Model says businessman Moshe Hogeg sexually assaulted her, agent silenced her

TV news probe claims Hogeg and model’s agent had business ties at time of incident, when she was 17; entrepreneur says allegations are part of smear and blackmail campaign

Moshe Hogeg, Israeli businessman and Beitar Jerusalem owner, seen at the team's training ground in Jerusalem on June 25, 2019. (Flash90)
Moshe Hogeg, Israeli businessman and at the time Beitar Jerusalem owner, seen at the team's training ground in Jerusalem on June 25, 2019. (Flash90)

A well-known model has said that Moshe Hogeg, a businessman who until recently was the owner of the Beitar Jerusalem soccer club, sexually assaulted her years ago, when she was 17, Channel 13 news reported Sunday.

The network cited the model saying Hogeg entered her hotel room and tried to force himself on her, but she managed to fend him off.

She told close acquaintances and her agent about the incident at the time, but the agent — who had business dealings with Hogeg — did not report it to her parents or to law enforcement authorities, according to the report. The model did not file a police complaint.

The network said there were business ties between the agent and Hogeg both before and after the alleged incident, and that Hogeg was in contact with other models who worked for the agency. In addition, it said it has evidence that the agent was looking into a significant potential deal with Hogeg at the time of the alleged assault.

Channel 13 said its investigation had yielded many more significant details that were barred from publication after the agent secured a court gag order. The station said that, in the public interest, it intends to file a request for the gag to be removed so that it can broadcast its full investigation.

Hogeg denied the accusation and said the sexual act was consensual, adding that he had taken a lie detector test confirming his version. He said he had other “clear evidence” to support his claims “but for reasons of individual privacy I did not expose them to the media.”

During the lie detector test, which Hogeg paid for himself, he was asked if he had nonconsensual sexual relations with the model or if he had ever forced himself on a woman, Channel 13 reported. Hogeg replied in the negative to both questions and the test showed he was telling the truth.

“The very claim is outrageous since there is nothing more abominable in my eyes than forcing a relationship on a woman,” Hogeg said in his statement.

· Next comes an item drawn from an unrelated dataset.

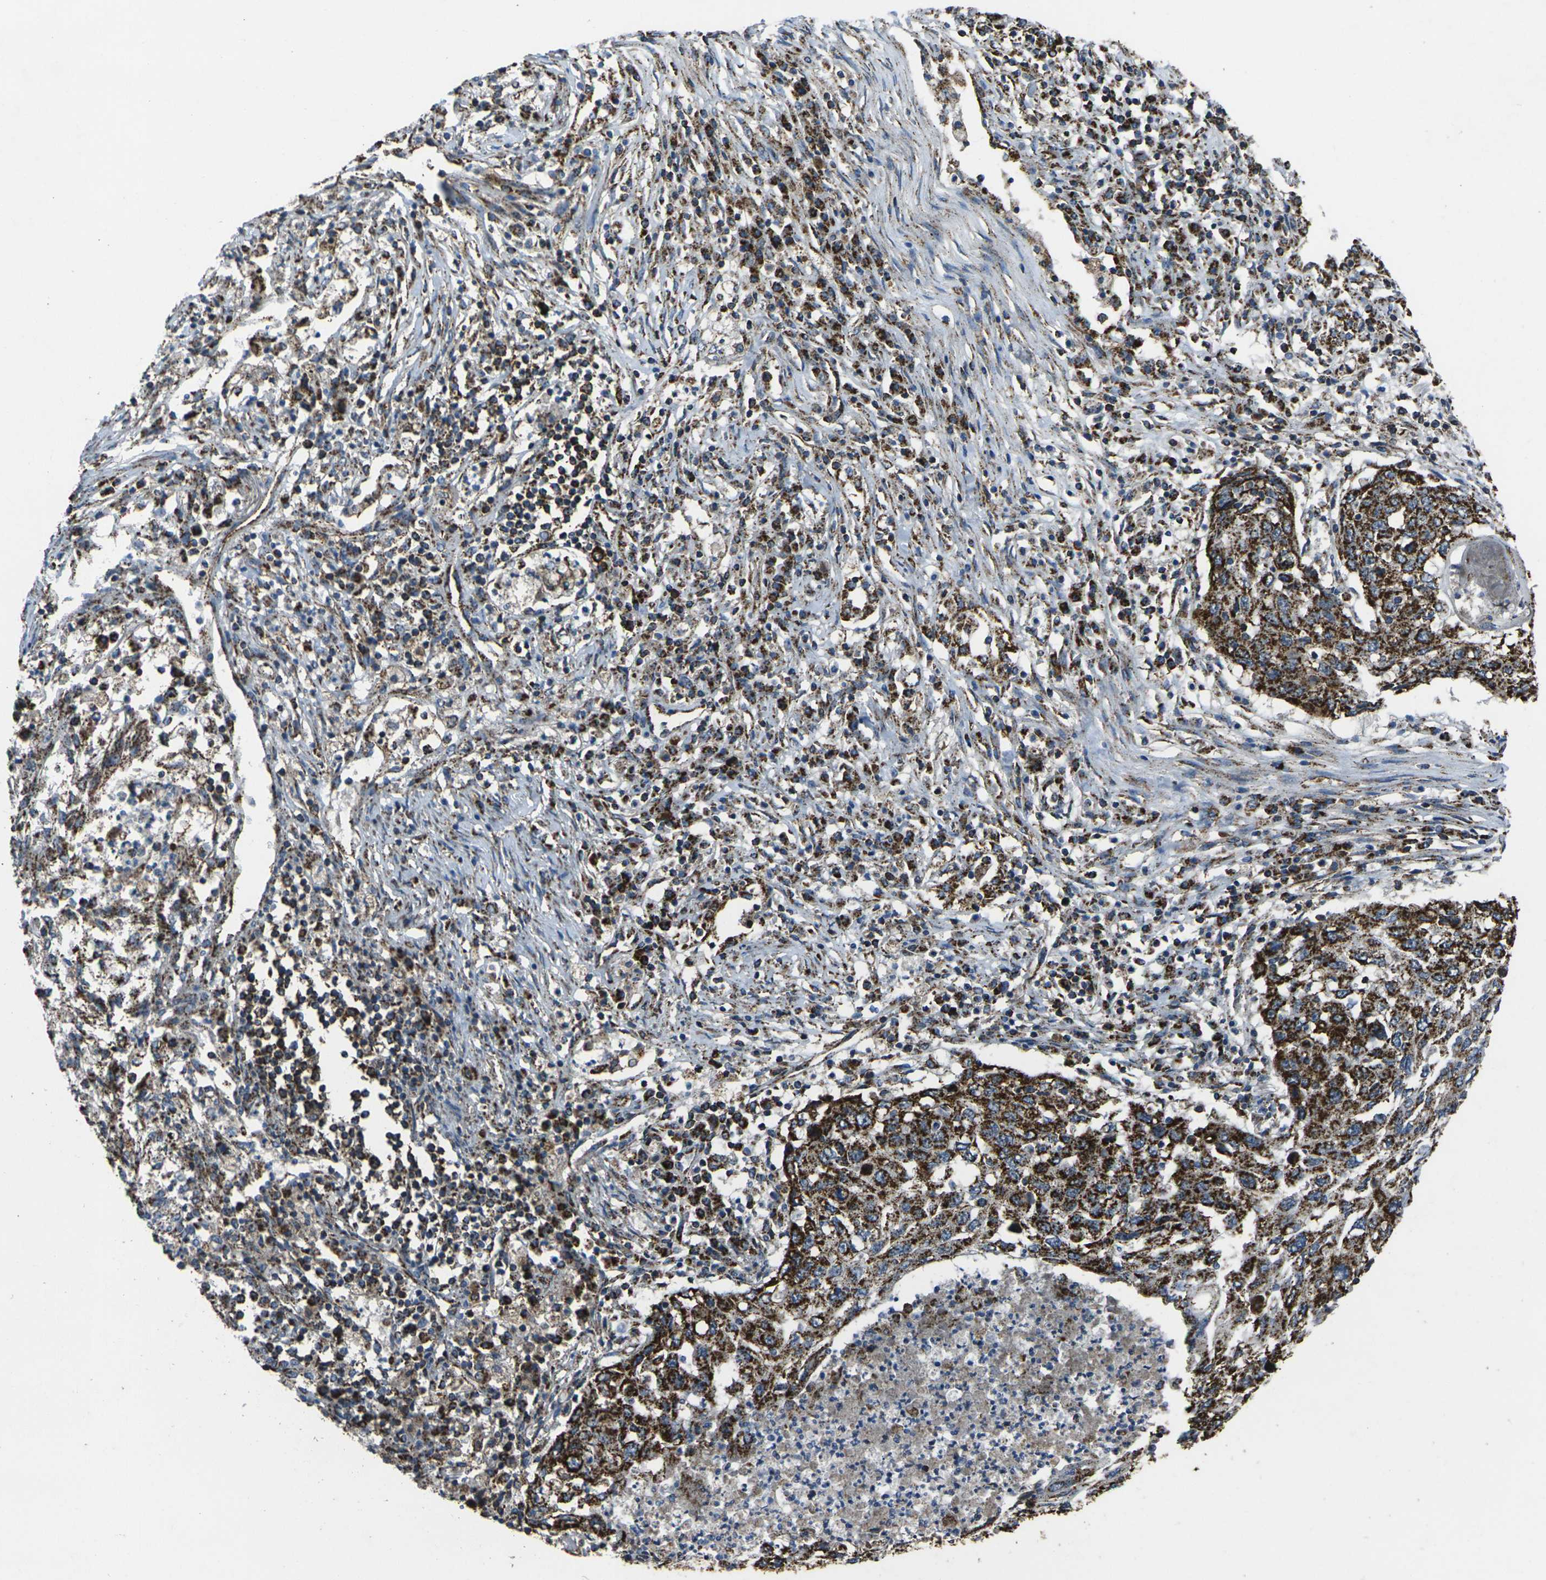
{"staining": {"intensity": "strong", "quantity": ">75%", "location": "cytoplasmic/membranous"}, "tissue": "lung cancer", "cell_type": "Tumor cells", "image_type": "cancer", "snomed": [{"axis": "morphology", "description": "Squamous cell carcinoma, NOS"}, {"axis": "topography", "description": "Lung"}], "caption": "Immunohistochemistry (IHC) (DAB (3,3'-diaminobenzidine)) staining of human lung cancer shows strong cytoplasmic/membranous protein expression in approximately >75% of tumor cells.", "gene": "KLHL5", "patient": {"sex": "female", "age": 63}}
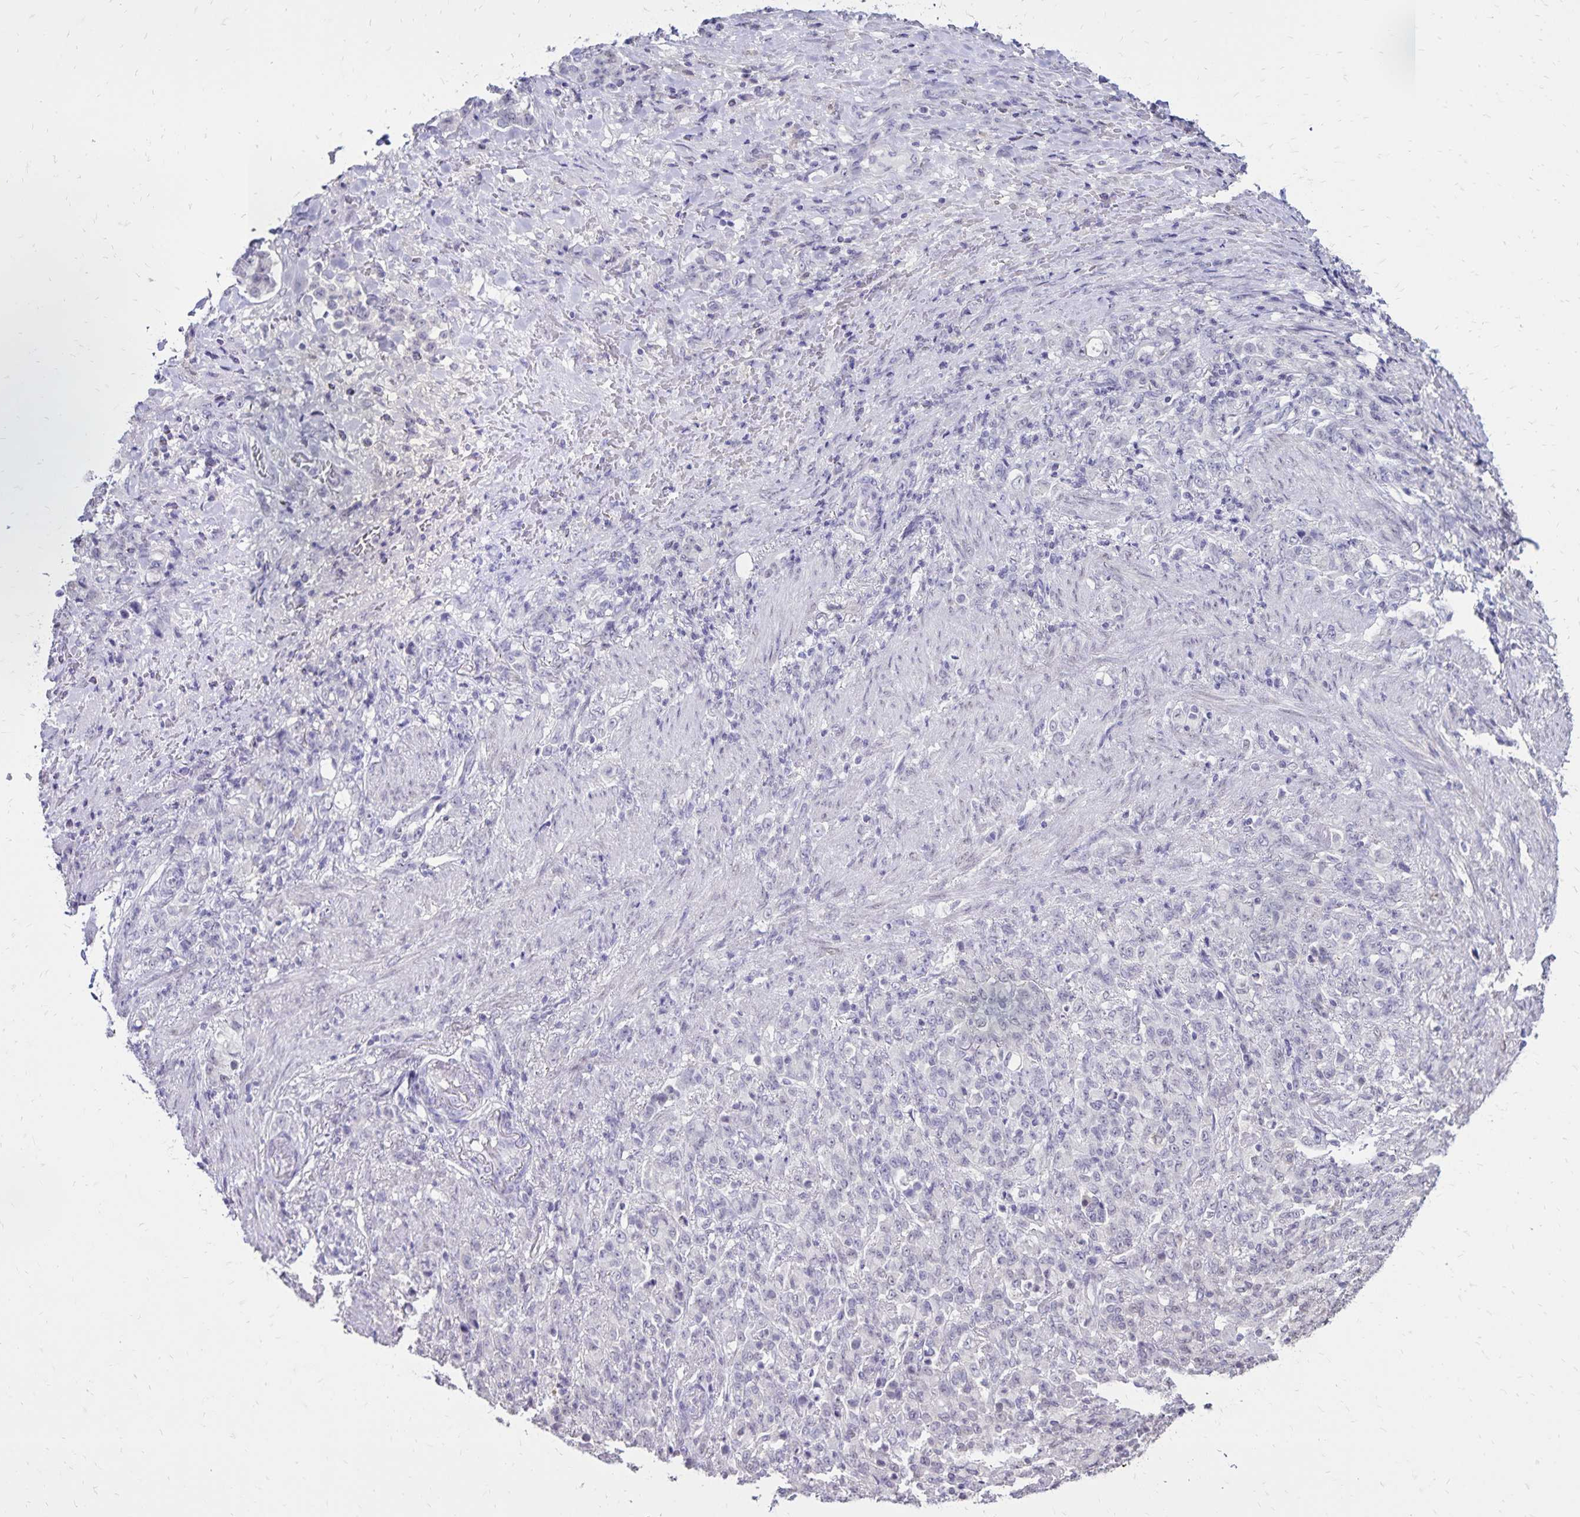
{"staining": {"intensity": "negative", "quantity": "none", "location": "none"}, "tissue": "stomach cancer", "cell_type": "Tumor cells", "image_type": "cancer", "snomed": [{"axis": "morphology", "description": "Adenocarcinoma, NOS"}, {"axis": "topography", "description": "Stomach"}], "caption": "Immunohistochemistry (IHC) micrograph of neoplastic tissue: human stomach cancer stained with DAB (3,3'-diaminobenzidine) exhibits no significant protein positivity in tumor cells. (DAB immunohistochemistry, high magnification).", "gene": "SH3GL3", "patient": {"sex": "female", "age": 79}}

He added that the timing “isn’t a coincidence” and that in recent years he has been targeted with a “smear campaign” by an individual who recently blackmailed him, demanding $4.5 million or else sexual misconduct allegations would be published. “I refused because I have nothing to hide,” Hogeg said.

In September Hogeg announced that he was selling Beitar Jerusalem, one of Israel’s most famous soccer teams, after three years as owner that saw him confront an anti-Arab fanbase and try — but fail — to sell half of it to an Emirati businessman.

Hogeg, a tech entrepreneur and cryptocurrency trader, bought Beitar in 2018 and said he set out to change its culture.

However, he faced backlash from the notoriously racist anti-Arab factions among the club’s fans after in 2020 he said he was selling a 50 percent stake in the club to Sheikh Hamad bin Khalifa Al Nahyan, a member of Abu Dhabi’s ruling family. Al Nahyan pledged to pump $90 million into the team in the coming decade.

Then Israel’s soccer association conducted an investigation that found a potential “significant gap” between Al Nahyan’s declared capital and what he owns in reality, business news website The Marker reported in January.

After that, the deal fell through.

In May, Hogeg was one of a group of businesspeople sued by former employees of an Israeli venture capital fund who claim that three of Israel’s largest initial blockchain coin offerings of 2017 and 2018 were outright scams.

The three ICOs, launched by Sirin Labs, Stx Technologies Limited (Stox) and Leadcoin, collectively raised $250 million from investors around the world.

The plaintiffs claim that none of the three companies ever developed a product as they had promised investors. Instead, the plaintiffs allege, the defendants brazenly appropriated investors’ money for their own personal use.

Hogeg has denied the allegations and said the lawsuit is an attempt by disgruntled employees to extort him.